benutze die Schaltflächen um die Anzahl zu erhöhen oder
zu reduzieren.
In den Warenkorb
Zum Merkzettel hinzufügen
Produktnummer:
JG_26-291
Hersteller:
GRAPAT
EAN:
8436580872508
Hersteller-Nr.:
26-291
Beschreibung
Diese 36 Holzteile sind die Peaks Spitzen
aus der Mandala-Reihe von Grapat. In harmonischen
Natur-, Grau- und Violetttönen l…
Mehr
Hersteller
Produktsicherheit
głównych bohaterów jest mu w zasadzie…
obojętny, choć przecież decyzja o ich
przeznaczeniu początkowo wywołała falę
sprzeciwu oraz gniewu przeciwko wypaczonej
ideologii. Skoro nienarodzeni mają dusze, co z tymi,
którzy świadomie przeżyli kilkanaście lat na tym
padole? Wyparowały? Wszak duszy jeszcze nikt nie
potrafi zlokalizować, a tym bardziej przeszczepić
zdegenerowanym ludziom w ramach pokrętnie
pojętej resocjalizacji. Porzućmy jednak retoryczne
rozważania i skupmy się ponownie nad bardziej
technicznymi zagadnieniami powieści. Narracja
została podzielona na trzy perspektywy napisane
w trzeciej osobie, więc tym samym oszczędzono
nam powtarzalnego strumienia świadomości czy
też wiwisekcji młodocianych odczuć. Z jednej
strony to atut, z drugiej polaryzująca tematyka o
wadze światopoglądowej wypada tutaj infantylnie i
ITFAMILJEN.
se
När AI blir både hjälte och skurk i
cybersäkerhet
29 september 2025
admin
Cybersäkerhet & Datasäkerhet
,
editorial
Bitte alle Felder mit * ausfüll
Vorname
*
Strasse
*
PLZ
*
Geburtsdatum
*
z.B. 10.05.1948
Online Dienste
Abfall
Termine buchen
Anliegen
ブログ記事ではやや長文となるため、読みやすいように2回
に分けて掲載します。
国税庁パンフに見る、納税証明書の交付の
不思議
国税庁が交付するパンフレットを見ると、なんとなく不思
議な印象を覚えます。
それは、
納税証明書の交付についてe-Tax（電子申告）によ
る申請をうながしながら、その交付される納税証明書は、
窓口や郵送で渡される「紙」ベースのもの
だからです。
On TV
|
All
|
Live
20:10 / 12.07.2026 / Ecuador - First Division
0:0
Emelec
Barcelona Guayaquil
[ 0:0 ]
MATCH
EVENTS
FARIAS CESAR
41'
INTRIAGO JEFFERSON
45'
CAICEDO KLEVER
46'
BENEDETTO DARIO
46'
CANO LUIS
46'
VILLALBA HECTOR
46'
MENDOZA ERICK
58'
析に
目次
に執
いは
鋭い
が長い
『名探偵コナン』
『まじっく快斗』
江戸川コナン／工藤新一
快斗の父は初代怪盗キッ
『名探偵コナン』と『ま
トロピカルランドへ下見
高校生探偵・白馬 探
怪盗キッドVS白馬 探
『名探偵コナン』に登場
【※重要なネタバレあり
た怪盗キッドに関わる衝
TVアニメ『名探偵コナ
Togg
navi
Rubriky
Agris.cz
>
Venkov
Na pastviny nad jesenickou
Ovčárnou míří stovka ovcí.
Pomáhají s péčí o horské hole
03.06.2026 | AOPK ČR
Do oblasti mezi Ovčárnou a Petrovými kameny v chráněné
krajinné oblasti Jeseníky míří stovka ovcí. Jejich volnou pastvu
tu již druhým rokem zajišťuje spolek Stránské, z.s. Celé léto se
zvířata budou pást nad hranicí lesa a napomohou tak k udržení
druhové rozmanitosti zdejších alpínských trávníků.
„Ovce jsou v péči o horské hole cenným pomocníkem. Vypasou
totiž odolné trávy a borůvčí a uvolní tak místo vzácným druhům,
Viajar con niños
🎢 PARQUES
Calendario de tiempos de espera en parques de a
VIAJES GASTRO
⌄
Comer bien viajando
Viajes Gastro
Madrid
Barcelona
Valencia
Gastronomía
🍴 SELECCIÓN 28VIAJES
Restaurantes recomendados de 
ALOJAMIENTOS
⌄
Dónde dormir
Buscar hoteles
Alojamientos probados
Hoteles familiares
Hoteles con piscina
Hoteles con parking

Requirement
All lines from the beginning of the listing through the one with "strony to atut, z" are to be restated word for word, and only those.

Answer space
benutze die Schaltflächen um die Anzahl zu erhöhen oder
zu reduzieren.
In den Warenkorb
Zum Merkzettel hinzufügen
Produktnummer:
JG_26-291
Hersteller:
GRAPAT
EAN:
8436580872508
Hersteller-Nr.:
26-291
Beschreibung
Diese 36 Holzteile sind die Peaks Spitzen
aus der Mandala-Reihe von Grapat. In harmonischen
Natur-, Grau- und Violetttönen l…
Mehr
Hersteller
Produktsicherheit
głównych bohaterów jest mu w zasadzie…
obojętny, choć przecież decyzja o ich
przeznaczeniu początkowo wywołała falę
sprzeciwu oraz gniewu przeciwko wypaczonej
ideologii. Skoro nienarodzeni mają dusze, co z tymi,
którzy świadomie przeżyli kilkanaście lat na tym
padole? Wyparowały? Wszak duszy jeszcze nikt nie
potrafi zlokalizować, a tym bardziej przeszczepić
zdegenerowanym ludziom w ramach pokrętnie
pojętej resocjalizacji. Porzućmy jednak retoryczne
rozważania i skupmy się ponownie nad bardziej
technicznymi zagadnieniami powieści. Narracja
została podzielona na trzy perspektywy napisane
w trzeciej osobie, więc tym samym oszczędzono
nam powtarzalnego strumienia świadomości czy
też wiwisekcji młodocianych odczuć. Z jednej
strony to atut, z drugiej polaryzująca tematyka o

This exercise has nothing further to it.